= Beginning of Section =

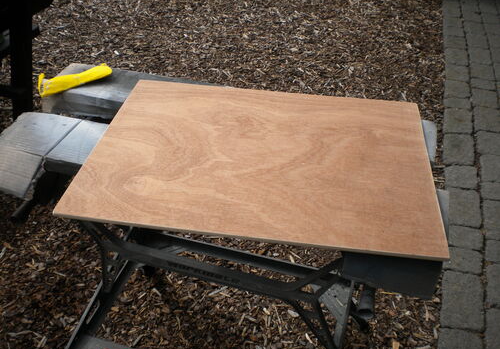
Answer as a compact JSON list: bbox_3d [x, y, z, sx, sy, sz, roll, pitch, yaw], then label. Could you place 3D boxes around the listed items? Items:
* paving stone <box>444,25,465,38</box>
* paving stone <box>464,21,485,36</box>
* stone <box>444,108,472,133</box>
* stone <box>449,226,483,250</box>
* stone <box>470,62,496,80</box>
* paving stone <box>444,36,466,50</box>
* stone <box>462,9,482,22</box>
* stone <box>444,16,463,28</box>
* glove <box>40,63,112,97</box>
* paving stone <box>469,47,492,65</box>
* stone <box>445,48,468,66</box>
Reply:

= End of Section =
= Beginning of Section =

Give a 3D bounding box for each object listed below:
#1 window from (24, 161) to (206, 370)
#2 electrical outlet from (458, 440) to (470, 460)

= End of Section =

## Task brief
Above are the entries. Copy exactly the part that opens with the line containing "#1 window from (24, 161) to (206, 370)" and closes with the line containing "#2 electrical outlet", and no more.

## Answer to this task
#1 window from (24, 161) to (206, 370)
#2 electrical outlet from (458, 440) to (470, 460)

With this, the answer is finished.